The idea is to create a scheduler with Dagster that creates an EMR cluster and runs scala-spark app as one of its steps.
Here's the code I have (it's not working correctly, but you may get a sense about what I was trying to do):
from dagster_shell import create_shell_command_op
from dagster_aws.emr.emr import EmrJobRunner
from dagster import graph, op
@op
def create_emr_cluster(context):
emr_job_runner = EmrJobRunner('us-east-1', aws_access_key_id='ACCESS_KEY', aws_secret_access='SECRET_KEY')
cluster_id = emr_job_runner.create_cluster()

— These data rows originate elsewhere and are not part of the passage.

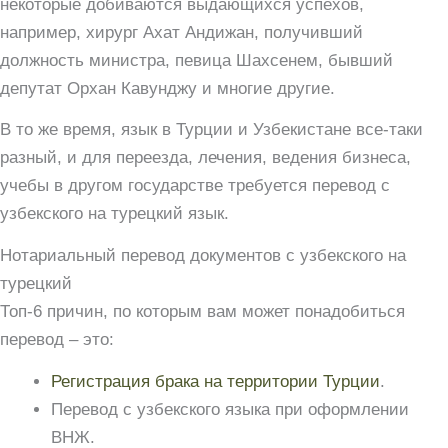
некоторые добиваются выдающихся успехов,
например, хирург Ахат Андижан, получивший
должность министра, певица Шахсенем, бывший
депутат Орхан Кавунджу и многие другие.
В то же время, язык в Турции и Узбекистане все-таки
разный, и для переезда, лечения, ведения бизнеса,
учебы в другом государстве требуется перевод с
узбекского на турецкий язык.
Нотариальный перевод документов с узбекского на
турецкий
Топ-6 причин, по которым вам может понадобиться
перевод – это:
Регистрация брака на территории Турции
.
Перевод с узбекского языка при оформлении
ВНЖ.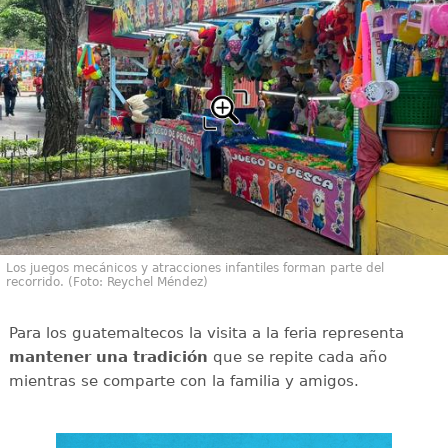
Los juegos mecánicos y atracciones infantiles forman parte del
recorrido. (Foto: Reychel Méndez)
Para los guatemaltecos la visita a la feria representa
mantener una tradición
que se repite cada año
mientras se comparte con la familia y amigos.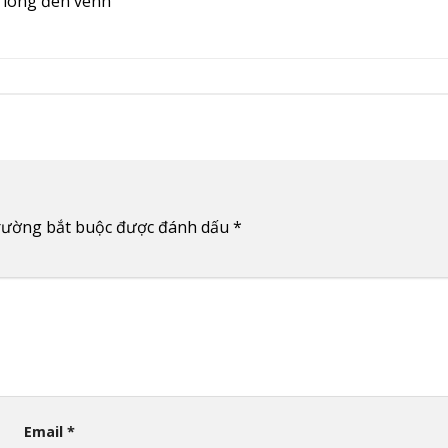
, long đen vênh
rường bắt buộc được đánh dấu
*
Email
*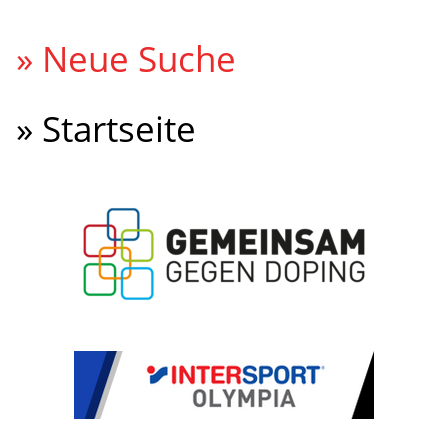
» Neue Suche
» Startseite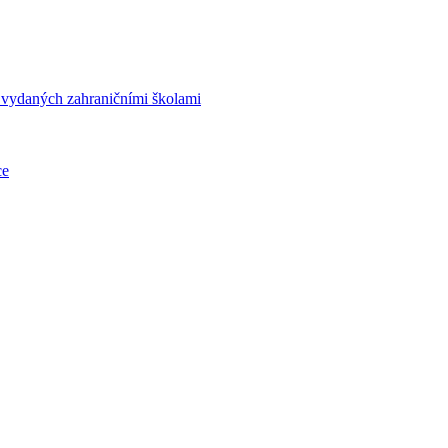
í vydaných zahraničními školami
ce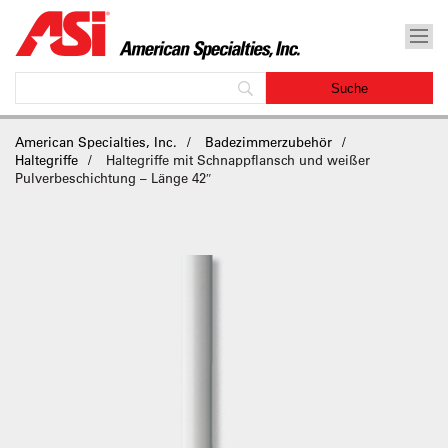
American Specialties, Inc.
Badezimmerzubehör
Haltegriffe
Haltegriffe mit Schnappflansch und weißer
Pulverbeschichtung – Länge 42″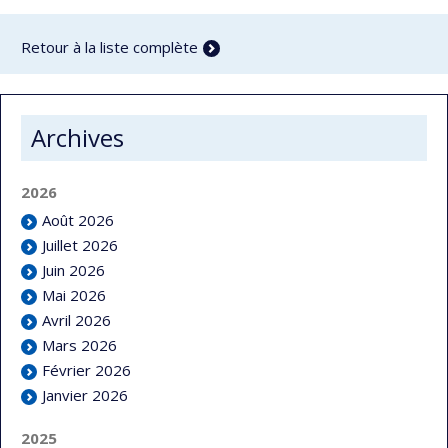
Retour à la liste complète
Archives
2026
Août 2026
Juillet 2026
Juin 2026
Mai 2026
Avril 2026
Mars 2026
Février 2026
Janvier 2026
2025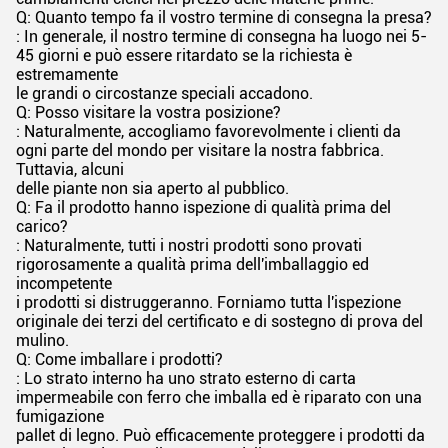
Q: Quanto tempo fa il vostro termine di consegna la presa?
: In generale, il nostro termine di consegna ha luogo nei 5-
45 giorni e può essere ritardato se la richiesta è
estremamente
le grandi o circostanze speciali accadono.
Q: Posso visitare la vostra posizione?
: Naturalmente, accogliamo favorevolmente i clienti da
ogni parte del mondo per visitare la nostra fabbrica.
Tuttavia, alcuni
delle piante non sia aperto al pubblico.
Q: Fa il prodotto hanno ispezione di qualità prima del
carico?
: Naturalmente, tutti i nostri prodotti sono provati
rigorosamente a qualità prima dell'imballaggio ed
incompetente
i prodotti si distruggeranno. Forniamo tutta l'ispezione
originale dei terzi del certificato e di sostegno di prova del
mulino.
Q: Come imballare i prodotti?
: Lo strato interno ha uno strato esterno di carta
impermeabile con ferro che imballa ed è riparato con una
fumigazione
pallet di legno. Può efficacemente proteggere i prodotti da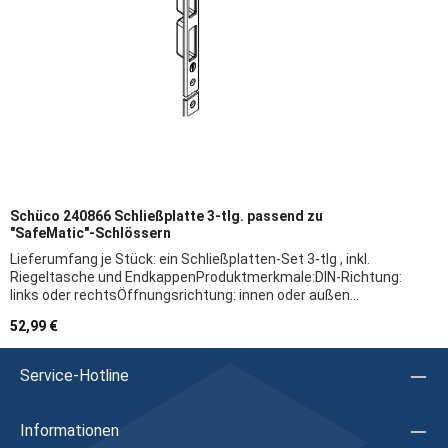
Schüco 240866 Schließplatte 3-tlg. passend zu
"SafeMatic"-Schlössern
Lieferumfang je Stück: ein Schließplatten-Set 3-tlg , inkl.
Riegeltasche und EndkappenProduktmerkmale:DIN-Richtung:
links oder rechtsÖffnungsrichtung: innen oder außen
öffnendStulp: U-Stulp, EdelstahlVerriegelungsart:
Regulärer Preis:
52,99 €
Mehrfachverriegelungfür "SafeMatic"-
Schlösser:21184921185324128224149824151124100324128
0279811Weitere Merkmale: Schließplatte inkl. Fallenanlage
Service-Hotline
für HauptschlossSchließplatten für obere und untere
VerriegelungFallenanlage für Falle und Fallenriegel
verstellbarermöglicht Einsatz von Riegelschaltkontakt
Informationen
240866Herstellerangaben:Firma: SchücoHerstellerartikel:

step_dict = emr_job_runner.construct_step_dict_for_command('Spark Step', 'spark-submit --class org.apache.spark.examples.SparkPi --deploy-mode cluster s3://my-bucket/spark-examples.jar stage')

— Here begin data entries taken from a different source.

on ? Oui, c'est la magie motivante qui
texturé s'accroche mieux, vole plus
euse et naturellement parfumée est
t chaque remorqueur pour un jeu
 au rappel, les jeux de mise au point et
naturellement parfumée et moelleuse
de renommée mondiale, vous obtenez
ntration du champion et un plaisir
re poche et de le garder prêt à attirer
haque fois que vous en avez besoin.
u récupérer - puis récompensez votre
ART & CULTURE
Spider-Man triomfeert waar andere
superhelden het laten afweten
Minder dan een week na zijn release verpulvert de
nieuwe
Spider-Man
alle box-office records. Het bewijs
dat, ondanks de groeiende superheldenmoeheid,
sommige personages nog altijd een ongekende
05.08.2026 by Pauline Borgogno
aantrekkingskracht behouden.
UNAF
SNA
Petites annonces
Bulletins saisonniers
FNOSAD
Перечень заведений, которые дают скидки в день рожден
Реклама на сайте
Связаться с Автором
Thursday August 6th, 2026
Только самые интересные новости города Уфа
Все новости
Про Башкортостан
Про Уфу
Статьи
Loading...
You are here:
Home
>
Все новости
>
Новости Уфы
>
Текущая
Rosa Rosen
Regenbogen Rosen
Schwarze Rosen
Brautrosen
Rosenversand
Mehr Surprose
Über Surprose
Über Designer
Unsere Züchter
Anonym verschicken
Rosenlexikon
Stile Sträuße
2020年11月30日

emr_job_runner.add_job_flow_steps(None, cluster_id, [step_dict])
@graph
def my_graph():
# a = create_shell_command_op('echo "hello, world!"', name="a") # this will invoke spark-submit on an existing cluster
# a()
create_emr_cluster()
my_job = my_graph.to_job()
How can I do it?
You had most of your components correctly setup. You were only missing EMR job flow settings which sets the application you want to use(on EMR), core/task node setup and so on.. More details here: https://docs.aws.amazon.com/emr/latest/APIReference/API_RunJobFlow.html
Dagster api has a function run_job_flow
which takes this input and creates a cluster.

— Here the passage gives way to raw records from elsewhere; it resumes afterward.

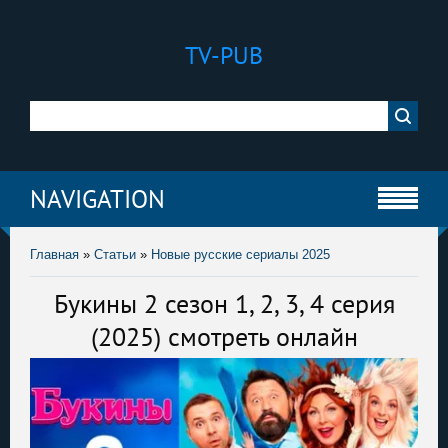
TV-PUB
NAVIGATION
Главная
»
Статьи
»
Новые русские сериалы 2025
Букины 2 сезон 1, 2, 3, 4 серия
(2025) смотреть онлайн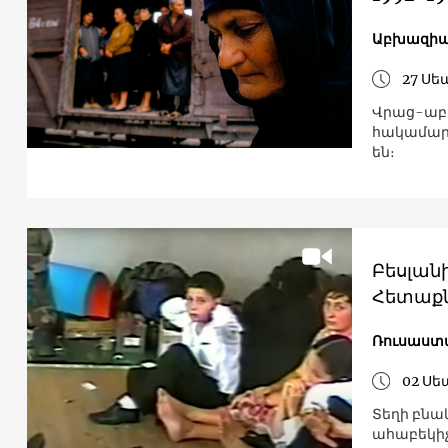
Աբխազի
27 Սե
Վրաց-աբ
հակամարտ
են։
Բեսլանի
Հետաքն
Ռուսաստ
02 Սե
Տեղի բնա
ահաբեկիչ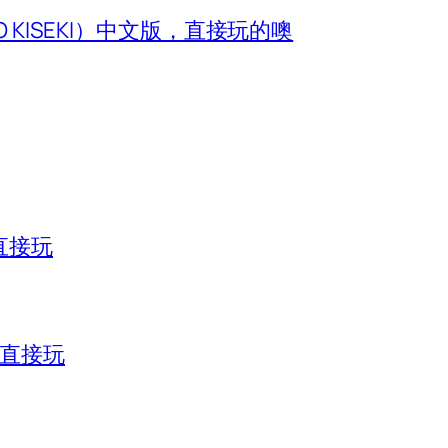
O KISEKI）中文版，直接玩的噢
直接玩
，直接玩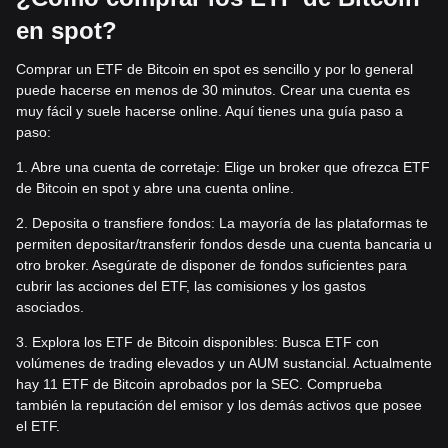
en spot?
Comprar un ETF de Bitcoin en spot es sencillo y por lo general
puede hacerse en menos de 30 minutos. Crear una cuenta es
muy fácil y suele hacerse online. Aquí tienes una guía paso a
paso:
1. Abre una cuenta de corretaje: Elige un broker que ofrezca ETF
de Bitcoin en spot y abre una cuenta online.
2. Deposita o transfiere fondos: La mayoría de las plataformas te
permiten depositar/transferir fondos desde una cuenta bancaria u
otro broker. Asegúrate de disponer de fondos suficientes para
cubrir las acciones del ETF, las comisiones y los gastos
asociados.
3. Explora los ETF de Bitcoin disponibles: Busca ETF con
volúmenes de trading elevados y un AUM sustancial. Actualmente
hay 11 ETF de Bitcoin aprobados por la SEC. Comprueba
también la reputación del emisor y los demás activos que posee
el ETF.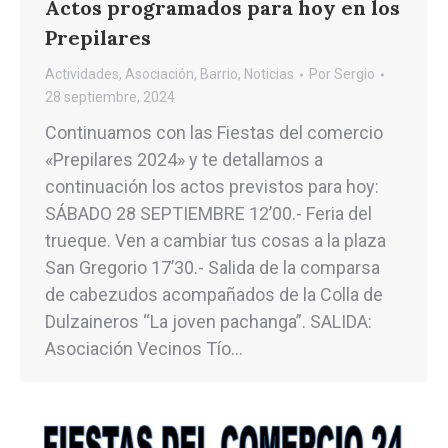
Actos programados para hoy en los
Prepilares
Actividades
,
Asociación
,
Barrio
,
Noticias
Por
Sergio
28 septiembre, 2024
Continuamos con las Fiestas del comercio
«Prepilares 2024» y te detallamos a
continuación los actos previstos para hoy:
SÁBADO 28 SEPTIEMBRE 12’00.- Feria del
trueque. Ven a cambiar tus cosas a la plaza
San Gregorio 17’30.- Salida de la comparsa
de cabezudos acompañados de la Colla de
Dulzaineros “La joven pachanga”. SALIDA:
Asociación Vecinos Tío…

Sharing a sample code snippet
from dagster_aws.emr import EmrJobRunner
REGION="us-east-1"
emr_cluster_config = {
"Applications": [
{
"Name": "Spark"
}
],
"JobFlowRole": "SomeRole",
"Instances": {
"Ec2SubnetId": "subnet-1",
"EmrManagedSlaveSecurityGroup": "sg-slave",
"EmrManagedMasterSecurityGroup": "sg-master",
"KeepJobFlowAliveWhenNoSteps": True,
"TerminationProtected": False,
"InstanceGroups": [
{
"InstanceCount": 1,
"EbsConfiguration": {
"EbsBlockDeviceConfigs": [
{
"VolumeSpecification": {
"SizeInGB": 32,
"VolumeType": "gp3"
},
"VolumesPerInstance": 2
}
]
},
"InstanceRole": "MASTER",
"InstanceType": "r6g.2xlarge",
"Name": "EMR Master"
},
{
"InstanceCount": 2,
"EbsConfiguration": {
"EbsBlockDeviceConfigs": [
{
"VolumeSpecification": {
"SizeInGB": 256,
"VolumeType": "gp3"
},
"VolumesPerInstance": 2
}
]
},
"InstanceRole": "CORE",
"InstanceType": "r6g.2xlarge",
"Name": "EMR Core"
},
{
"InstanceCount":2,
"EbsConfiguration": {
"EbsBlockDeviceConfigs": [
{
"VolumeSpecification": {
"SizeInGB": 256,
"VolumeType": "gp3"
},
"VolumesPerInstance": 2
}
]
},
"InstanceRole": "TASK",
"InstanceType": "r6g.2xlarge",
"Name": "EMR Task"
}
]
},
"StepConcurrencyLevel": 1,
"ReleaseLabel": "emr-5.36.0",
"LogUri": "s3n://<somebucket>/logs/",
"EbsRootVolumeSize": 32,
"ServiceRole": "emr-role",
"Name": "<cluster_name>"
}
emr = EmrJobRunner(region=REGION)
# This step create the cluster
cluster_id = emr.run_job_flow(emr_cluster_config)
step_name = 'test_step'
step_cmd = ['ls', '/']
step_ids = emr.add_job_flow_steps(
cluster_id, [emr.construct_step_dict_for_command(step_name, step_cmd)]
)
You can also look at the test cases on dagster repo, it does provide a very good examples for the same.